Mass. Thrift Puts Itself on Map with TV Ads

LYNN, Mass. - Once booming as a port and a shoe-manufacturing town, this working-class city north of Boston has seen better days. Its downtown is dominated by dilapidated buildings, empty lots, and a central square seemingly unchanged from the 1950s.

A few blocks from the square, across from a vacant building on Market Street, stands the headquarters of Eastern Bank Corp., a mutual thrift that refuses to be left in the dust by its competitors and refuses to go unnoticed.

The $2 billion-asset company is spending nearly $1 million to advertise on Boston's three network television affiliates, an unusually risky venture for so small an institution, marketing experts say. Eastern is out to prove that the size of the balance sheet doesn't matter as much as the size of the ad budget.

Created in 1981 from the merger of two $250 million-asset mutuals, Salem Savings Bank and First East Savings Bank, Eastern has taken advantage of state law to build a strong commercial bank with a mutual thrift charter. State law blurs any differences in powers between state banks and thrifts.

"We are the local commercial bank, and that's what we strive to be," said president and chief executive Stanley Lukowski.

But officials at northeastern Massachusetts' largest independent institution have been frustrated by routinely spending "the first 20 minutes of a phone call explaining who Eastern is," Mr. Lukowski said.

That's because while Eastern is the descendant of two old institutions, its own name and reputation are relatively new. So officials have struggled to educate the public and the market about what the thrift offers.

Though it has grown steadily in asset size and branches, the company's locations outside Boston and its mutuality have kept it off the radar scope of Boston's media, financial analysts, and general population.

After more than a decade of quiet growth, officials are turning to television in an expensive but so far successful strategy to give Eastern a "brand name" and recognition.

Eastern's quest began soon after the 1981 merger, when officials decided that they needed to diversify to survive.

Beginning with its purchase of state-chartered Naumkeag Trust Co. in 1983, the company has quadrupled its asset size through five acquisitions, most recently when it bought Saugus Bank and Trust Co., a small commercial bank with three branches in the small business district on Route 1 just north of Boston.

Its 31 branches are concentrated in a 25-mile strip running north from Boston toward the New Hampshire border, through an ethnically diverse market of about one million people.

"Eastern is an interesting example of the evolution of what used to be a fairly typical small-scale community bank into one of the major players in its market area," said Robert Fichter, executive director of the Massachusetts Bankers Association.

With its initial growth period behind it, Eastern is ready for more people and businesses to look its way when they want to switch banks.

"We can provide any of the services that the large regionals can, but with a community bank focus," Mr.

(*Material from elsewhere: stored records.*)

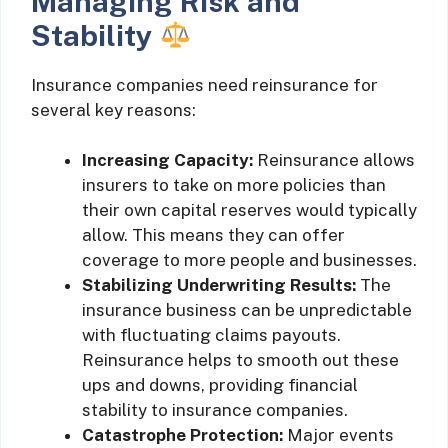
Managing Risk and
Stability
Insurance companies need reinsurance for
several key reasons:
Increasing Capacity:
Reinsurance allows
insurers to take on more policies than
their own capital reserves would typically
allow. This means they can offer
coverage to more people and businesses.
Stabilizing Underwriting Results:
The
insurance business can be unpredictable
with fluctuating claims payouts.
Reinsurance helps to smooth out these
ups and downs, providing financial
stability to insurance companies.
Catastrophe Protection:
Major events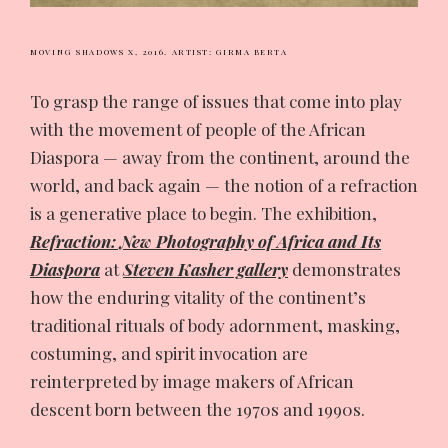
MOVING SHADOWS X, 2016.
ARTIST: GIRMA BERTA
To grasp the range of issues that come into play
with the movement of people of the African
Diaspora — away from the continent, around the
world, and back again — the notion of a refraction
is a generative place to begin. The exhibition,
Refraction: New Photography of Africa and Its
Diaspora
at
Steven Kasher gallery
demonstrates
how the enduring vitality of the continent’s
traditional rituals of body adornment, masking,
costuming, and spirit invocation are
reinterpreted by image makers of African
descent born between the 1970s and 1990s.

Lukowski said. "But people didn't know we could do that. The customers who don't know us think of us as a new bank. So the focus has been to try to get a brand identity out there so people know who we are."

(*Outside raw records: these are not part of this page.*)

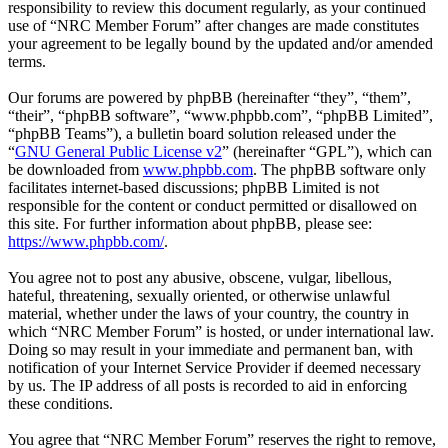
responsibility to review this document regularly, as your continued
use of “NRC Member Forum” after changes are made constitutes
your agreement to be legally bound by the updated and/or amended
terms.
Our forums are powered by phpBB (hereinafter “they”, “them”,
“their”, “phpBB software”, “www.phpbb.com”, “phpBB Limited”,
“phpBB Teams”), a bulletin board solution released under the
“
GNU General Public License v2
” (hereinafter “GPL”), which can
be downloaded from
www.phpbb.com
. The phpBB software only
facilitates internet-based discussions; phpBB Limited is not
responsible for the content or conduct permitted or disallowed on
this site. For further information about phpBB, please see:
https://www.phpbb.com/
.
You agree not to post any abusive, obscene, vulgar, libellous,
hateful, threatening, sexually oriented, or otherwise unlawful
material, whether under the laws of your country, the country in
which “NRC Member Forum” is hosted, or under international law.
Doing so may result in your immediate and permanent ban, with
notification of your Internet Service Provider if deemed necessary
by us. The IP address of all posts is recorded to aid in enforcing
these conditions.
You agree that “NRC Member Forum” reserves the right to remove,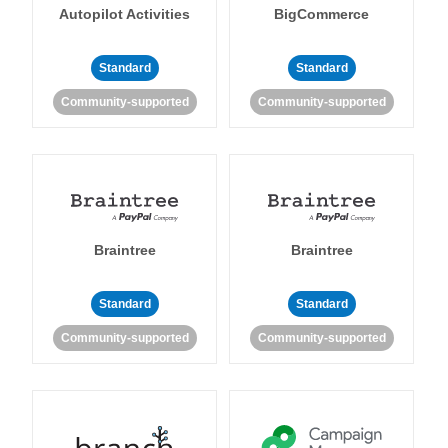
Autopilot Activities
BigCommerce
Standard
Standard
Community-supported
Community-supported
Braintree
Braintree
Standard
Standard
Community-supported
Community-supported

Focus groups conducted in 1993 paved the way for the thrift's new image. Small-businessmen expressed frustration over being shifted from one loan officer to another at larger institutions and complained about their former banks being bought by distant giants.

"They didn't know who to call to talk about their loans," Mr. Lukowski said. "We don't know how many customers we've gotten from that."

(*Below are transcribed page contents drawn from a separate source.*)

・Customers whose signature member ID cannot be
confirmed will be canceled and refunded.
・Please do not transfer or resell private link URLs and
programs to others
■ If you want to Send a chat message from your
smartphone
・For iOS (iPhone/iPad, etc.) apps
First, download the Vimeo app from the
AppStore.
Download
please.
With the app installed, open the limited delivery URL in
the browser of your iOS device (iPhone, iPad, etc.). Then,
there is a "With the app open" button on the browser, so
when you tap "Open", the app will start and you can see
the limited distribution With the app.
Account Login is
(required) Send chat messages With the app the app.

Starting with two television ads running on Boston's network affiliates in the fall of 1993, Eastern launched a massive newspaper, television, and billboard advertising campaign to spread its name as the local, stable community bank serving the small communities north of Boston.

The first commercial shows a panoramic view of the North Shore suburbs of Boston, with Eastern portrayed as the neighborhood institution, contrasting itself with its larger competitors in nearby Boston.

The second commercial trumpets the slogan "Our paperwork moves. Our loan officers don't." It stresses the consistency of dealing with Eastern's loan officers, who have worked at Eastern for more than 10 years.

"They know we're going to be here next month, next year," Mr. Lukowski said. "A lot of independents have been purchased by the Shawmuts and Fleets."

Eastern's decision to advertise on television surprised some marketing experts, however. They described it as very expensive and unusual for small institutions in a major television market like Boston.

"Local institutions can beat the big houses any number of ways in a local market, but big media is generally not one of them," said David M. Partridge, a marketing specialist for Towers Perrin in San Francisco. "Someone's made some tradeoffs there, and they've come up with a very unusual answer."

On the other hand, Kevin B. Tynan, president of Tynan Marketing Inc. in Chicago, said that if a small institution can afford such a saturation campaign, it could be an effective way to develop a large corporate image.

"TV advertising offers some real benefits for small institutions," he said. "It puts them on the same level as their big competitors."

Since the ads started, Eastern has received more calls from potential customers, and officials no longer spend time explaining who they are. The thrift is holding another round of discussions to develop a third television commercial.

"We've seen some very positive results," Mr. Lukowski said. "Before we were a strange name, (but) our recognition and our image in the business community have been significantly enhanced. It has accomplished our objectives, and we will continue with the TV ads in the future."